### AIM OF THE TASK
Please copy out every line of the records below word for word, leaving out the pictures.
· · · ·
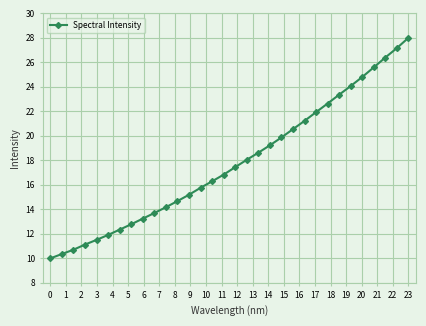

Does the chart have visible grid lines?

Yes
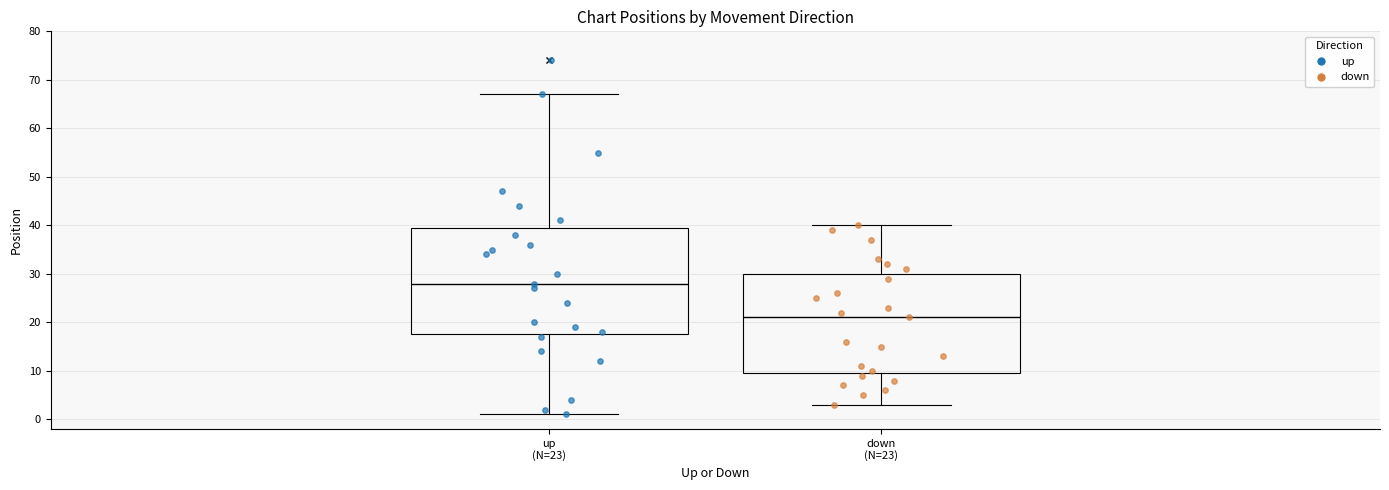

Which box's median line is the highest?

up (N=23)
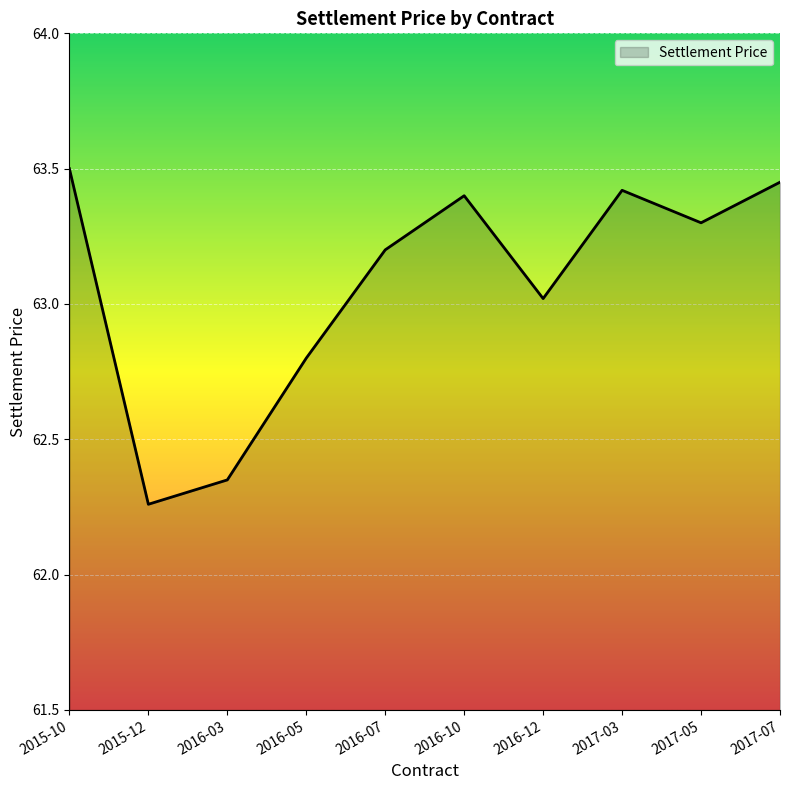

List the labels in order of value, largest first.

2015-10, 2017-07, 2017-03, 2016-10, 2017-05, 2016-07, 2016-12, 2016-05, 2016-03, 2015-12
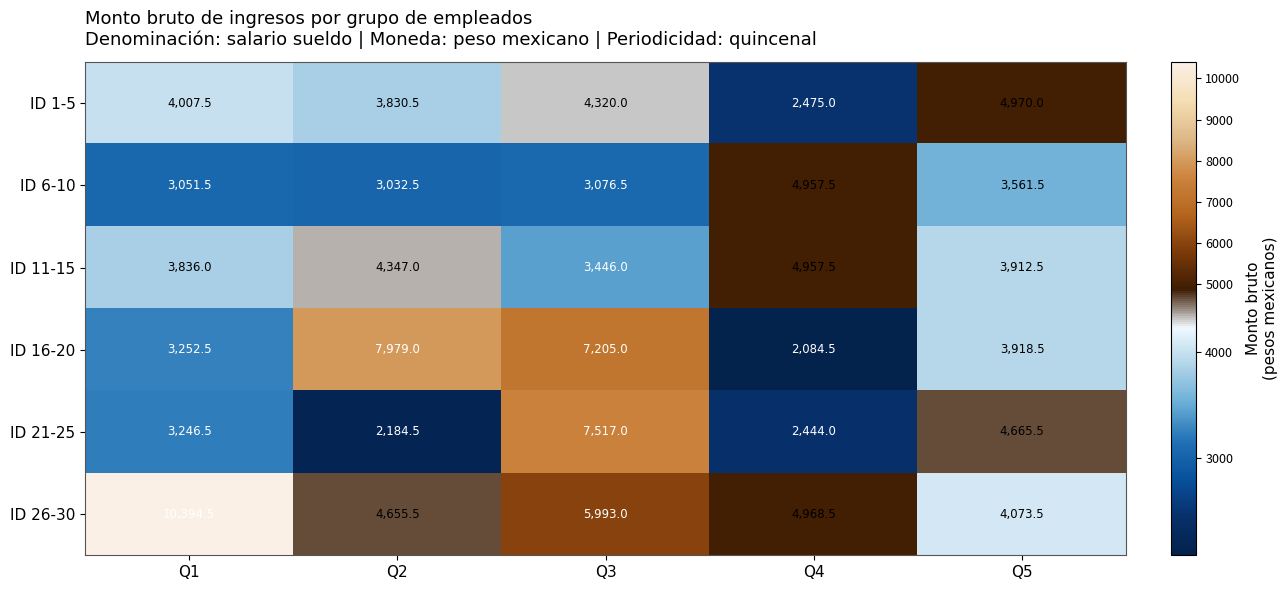

Reading left to right, list all the values displayed in this chart.

ID 1-5: 4007.5	3830.5	4320.0	2475.0	4970.0
ID 6-10: 3051.5	3032.5	3076.5	4957.5	3561.5
ID 11-15: 3836.0	4347.0	3446.0	4957.5	3912.5
ID 16-20: 3252.5	7979.0	7205.0	2084.5	3918.5
ID 21-25: 3246.5	2184.5	7517.0	2444.0	4665.5
ID 26-30: 10394.5	4655.5	5993.0	4968.5	4073.5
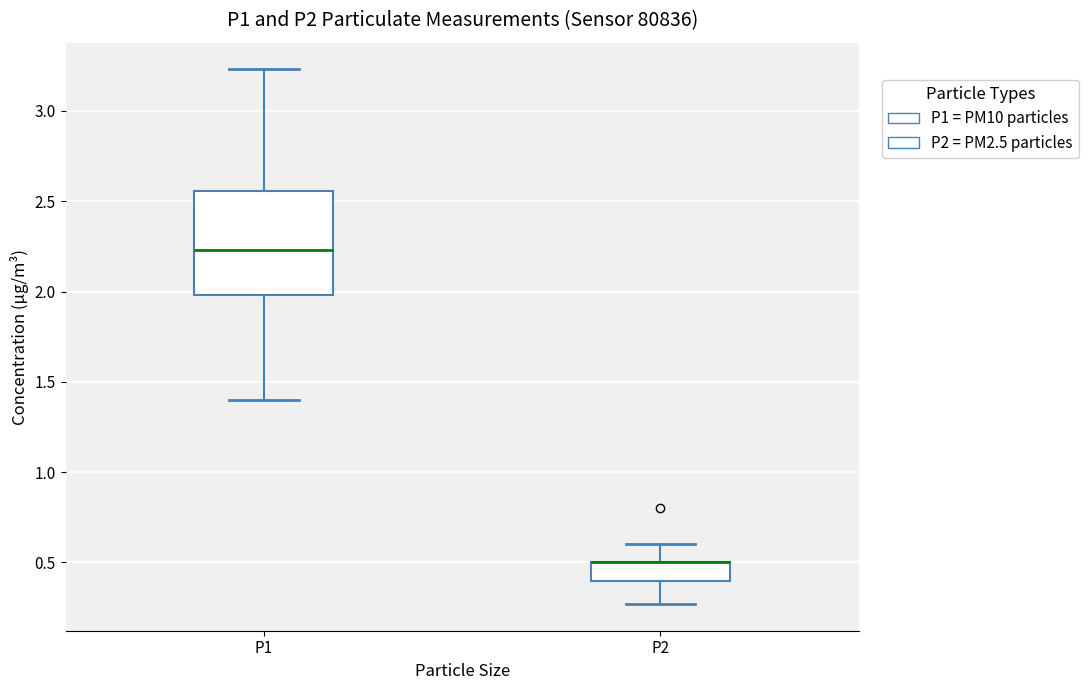

Reading left to right, transcribe this box plot: for each box, give where its median line is, the range the box spans, and where its two whiskers end, as read against the y-axis. The values are not printed on the chart, so give them approximately, as read against the axis.

P1: median 2.25, box 2.00 to 2.55, whiskers 1.40 to 3.25
P2: median 0.50 (drawn on the box's upper edge), box 0.40 to 0.50, whiskers 0.25 to 0.60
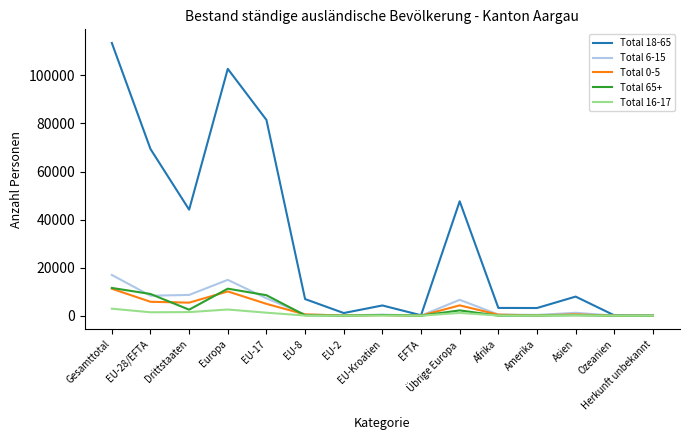

Which series has the largest total across all categories?

Total 18-65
· · · ·
### WRITTEN REPLY
Does the chart have visible grid lines?

Yes

Which box's median line is the highest?

up (N=23)

List the labels in order of value, largest first.

2015-10, 2017-07, 2017-03, 2016-10, 2017-05, 2016-07, 2016-12, 2016-05, 2016-03, 2015-12

Reading left to right, list all the values displayed in this chart.

ID 1-5: 4007.5	3830.5	4320.0	2475.0	4970.0
ID 6-10: 3051.5	3032.5	3076.5	4957.5	3561.5
ID 11-15: 3836.0	4347.0	3446.0	4957.5	3912.5
ID 16-20: 3252.5	7979.0	7205.0	2084.5	3918.5
ID 21-25: 3246.5	2184.5	7517.0	2444.0	4665.5
ID 26-30: 10394.5	4655.5	5993.0	4968.5	4073.5

Reading left to right, transcribe this box plot: for each box, give where its median line is, the range the box spans, and where its two whiskers end, as read against the y-axis. The values are not printed on the chart, so give them approximately, as read against the axis.

P1: median 2.25, box 2.00 to 2.55, whiskers 1.40 to 3.25
P2: median 0.50 (drawn on the box's upper edge), box 0.40 to 0.50, whiskers 0.25 to 0.60

Which series has the largest total across all categories?

Total 18-65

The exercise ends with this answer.